Excessive antibiotic use and rising antimicrobial resistance
This tendency to excessive use of antibiotics can lead to widespread antimicrobial resistance. Especially neonates with sepsis are increasingly impacted by rising antimicrobial resistance, with extended-spectrum beta (β)-lactamase-expressing and carbapenem-resistant Gram-negative bacteria becoming dominant in some Asian countries and parts of Africa13,14. This increase in antimicrobial resistance presents obvious challenges for judicious use of antibiotics, including Watch and Reserve agents, in treating neonatal sepsis, with shifts towards such broader-spectrum options observed despite this contradicting current guidance15,16.
So, what can be done?
A considerable investment in surveillance of antibiotic use patterns among neonates and children globally is needed.

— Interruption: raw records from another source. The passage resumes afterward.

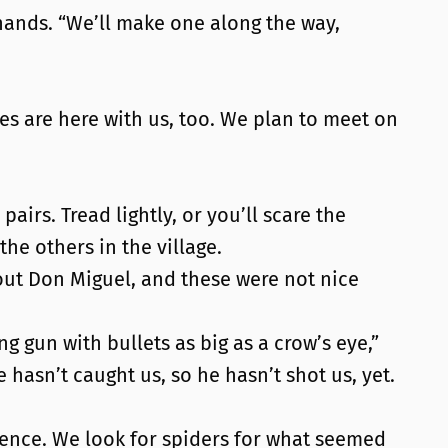
 hands. “We’ll make one along the way,
es are here with us, too. We plan to meet on
airs. Tread lightly, or you’ll scare the
he others in the village.
about Don Miguel, and these were not nice
g gun with bullets as big as a crow’s eye,”
 hasn’t caught us, so he hasn’t shot us, yet.
lence. We look for spiders for what seemed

This need not be complex, as demonstrated by previous repeated point prevalence assessments, and could include extensions to existing child health surveys.
A two-pronged approach is likely necessary to support judicious antibiotic use: On the one hand, better evidence to inform which antibiotics should be used, at what dose and for how long for severe infections is urgently needed with few relevant studies underway17. Robust, pragmatic trials related to everyday challenges faced by prescribing clinicians can inform trusted guidelines. On the other hand, support needs to be offered to multiple stakeholders to ensure that antibiotics are used with great care when infections are mild, and children are unlikely to benefit from this precious resource. Additionally, digital advances may support safety-netting strategies for families to stay connected to healthcare providers and ensure responsiveness when symptoms are worsening.